After a few smiles and nervous laughter, I started to believe the answer would be yes. Rabia opened our conversation first as she relaxed more confidently into her English skills, with Kaoutar soon following. Amit pulled out his phone to translate the English dialogue instructions into Darija – who knew that “immigration status” could also be expressed as “halat hijra”? – and, markers in hand, we soon sprawled a web of lines and words across our page. Rabia taught me the pronunciation of her siblings’ names as Kaoutar showed me hers written in Darija, smiling proudly as she offered to write mine, too.
The activity’s instructions brought us down a meandering path of cultural exchange, spanning everything from age to religion, role models, and socioeconomic background. Rabia enveloped me in a hug as she realized that I, too, have cared for my mother at various points of my childhood and also grew up with many siblings. In that moment, I forgot we grew up across the world from each other. Instead, I remembered the countless nights I rolled out of my cot next to my mom’s bed when she needed me at night, helped her into the shower in the mornings, brought her on walks around our block in the afternoon, and suddenly I felt like Rabia was there with me. I simultaneously wanted to know more about her unique experiences caring for her mother and knew that I didn’t need any details; I saw her, and she saw me, with just a few words and one caring hug.

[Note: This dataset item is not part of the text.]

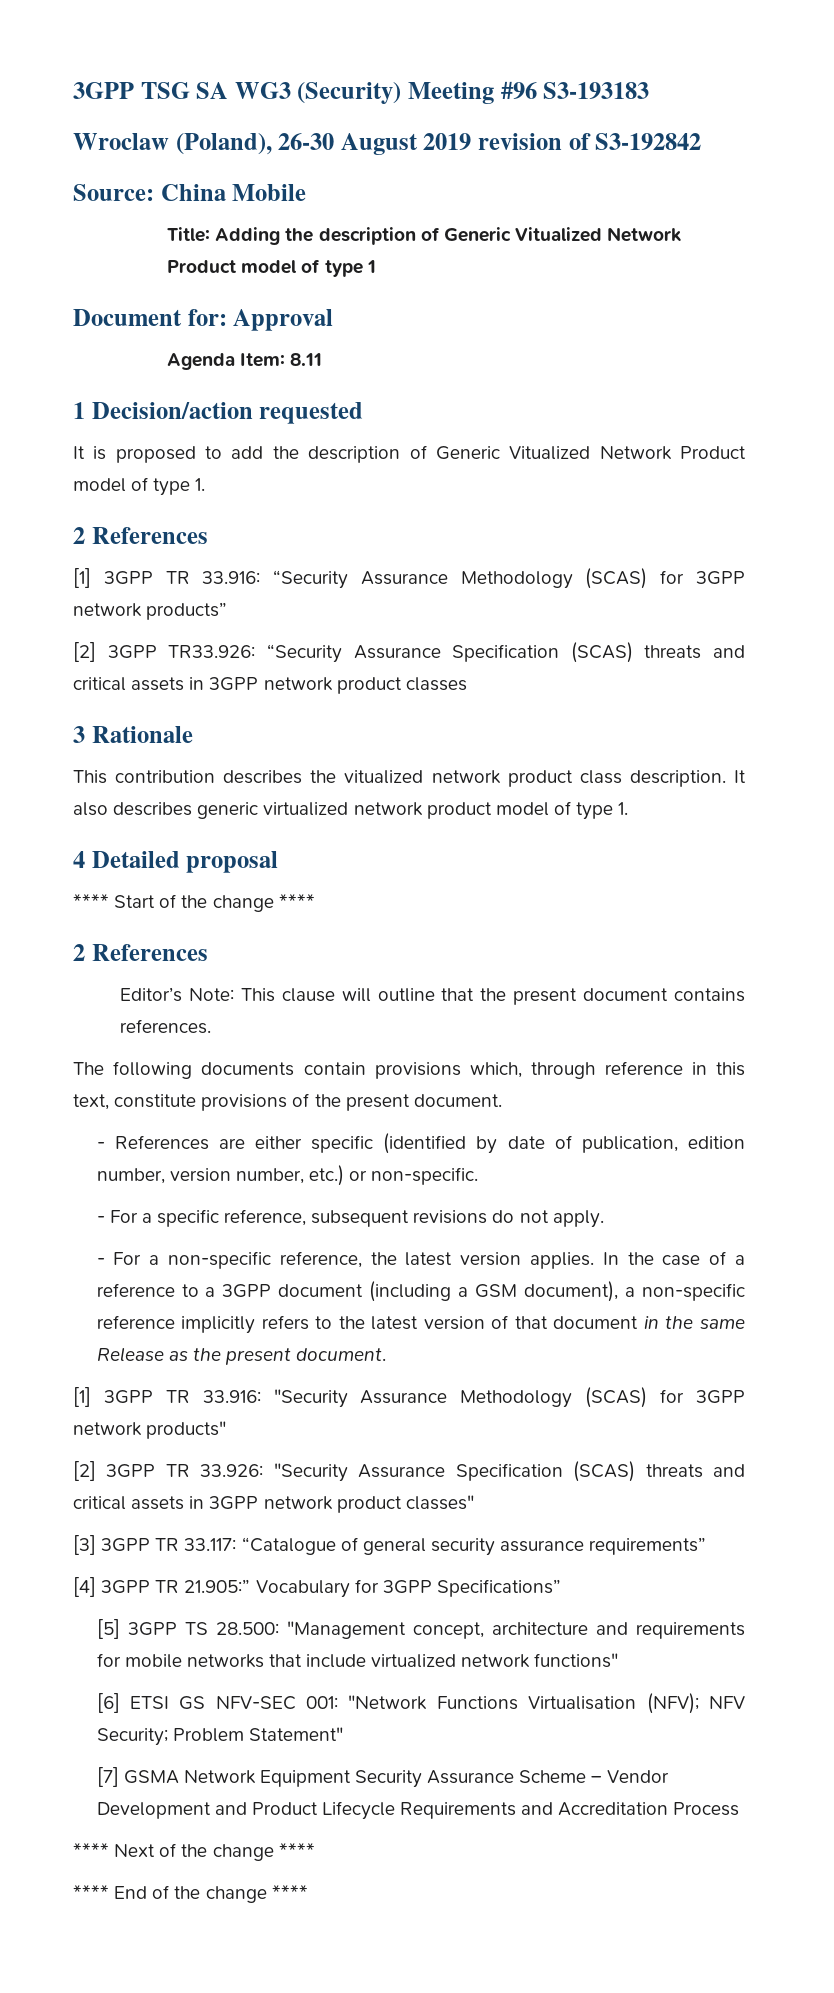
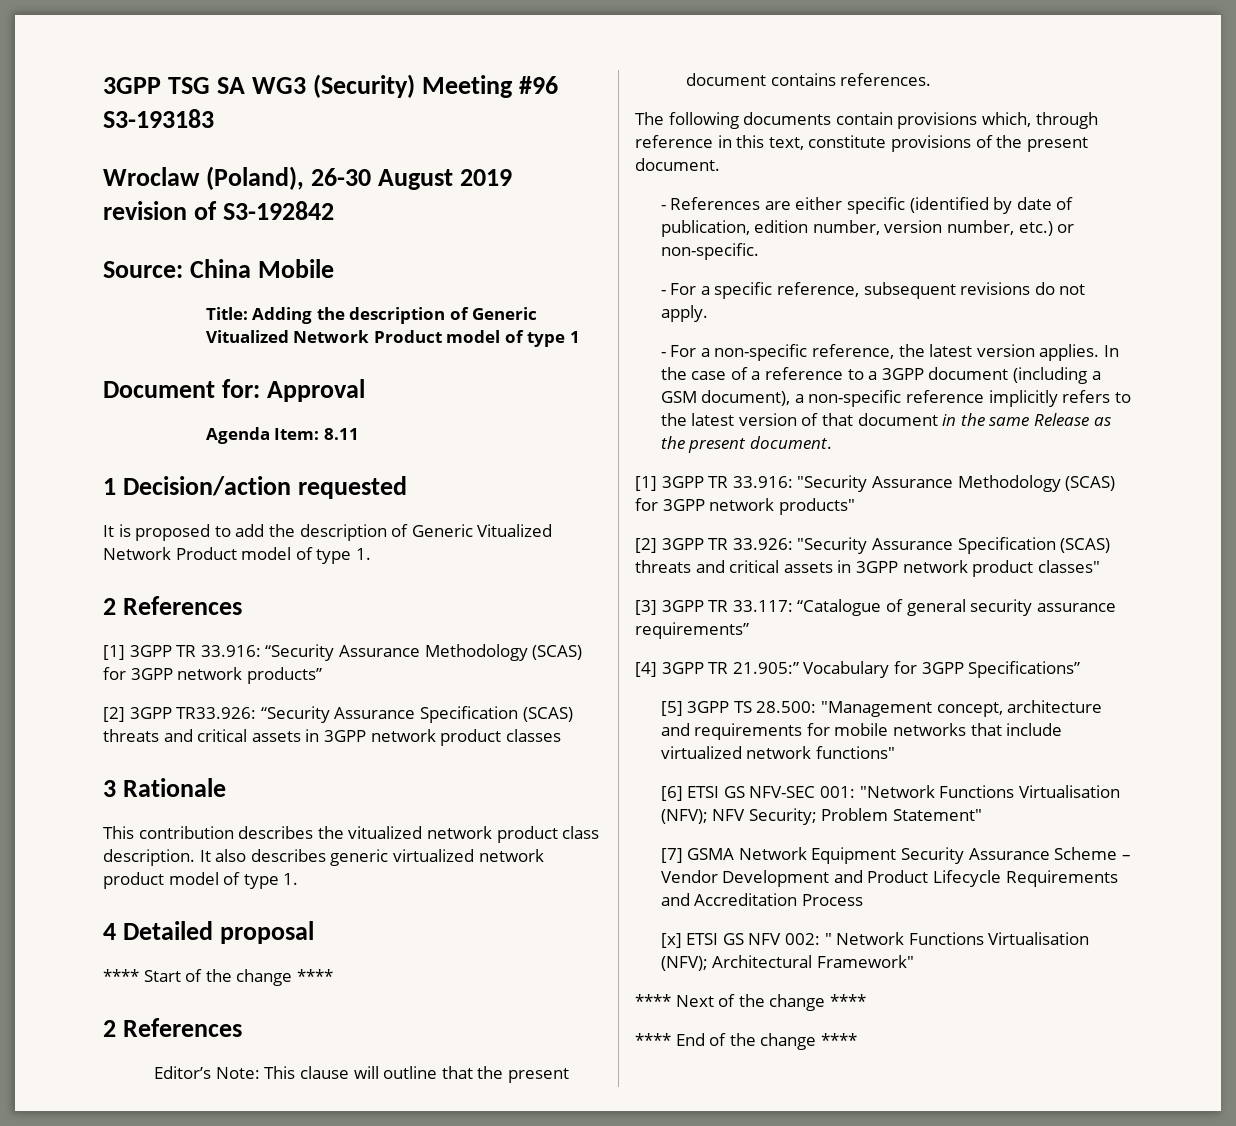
(740, 1809) none -> [660,932,1090,948] [660,955,914,971] // [x] ETSI GS NFV 002: " Network Functions Virtualisation (NFV); Architectural Framework"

Although I continue to treasure this moment with Rabia, I cannot say that I walked out of our conversation with concrete feelings of cultural dialogue. I often felt like I missed the depth of Rabia’s and Kaoutar’s statements as I failed to ask them for more details – the words “I hear you. What do you mean by that?” fell awkwardly from my Darija-struggling mouth until our moments of reflection dissolved into polite laughter. Our conversation built us a foundation for cultural exchange, yet with only two months in Morocco and no more dialogues scheduled, I doubted we would see each other again. I felt equal parts gratitude for our opportunity to connect, and shame for the fleeting and somewhat surface-level nature of our interactions.
Yet, despite my limitations in communication, our shared laughter and validation felt real – I can still feel the smile creep across my face as I recall the way three men in the corner shrugged and said “Me, of course” when asked who was their role model. Our hour of sharing paved a rough trail corridor where previously stood wilderness; whether this paving introduces goodness to the ecosystem is unclear. Yet one thing feels sure: at the end of our conversation, we were still united by our four lifeboats: Rabia, Amit, Kaoutar, and Grace. And these words meant a little bit more.
This article was completed with the support of the United States Agency for International Development (USAID) and the Hollings Center for International Dialogue. The High Atlas Foundation is solely responsible for its content, which does not necessarily reflect the views of the USAID or the Government of the United States.
The USAID Dakira program, implemented by the High Atlas Foundation and its partners, aims to strengthen inter-religious and inter-ethnic solidarity through community efforts that preserve cultural heritage in Morocco.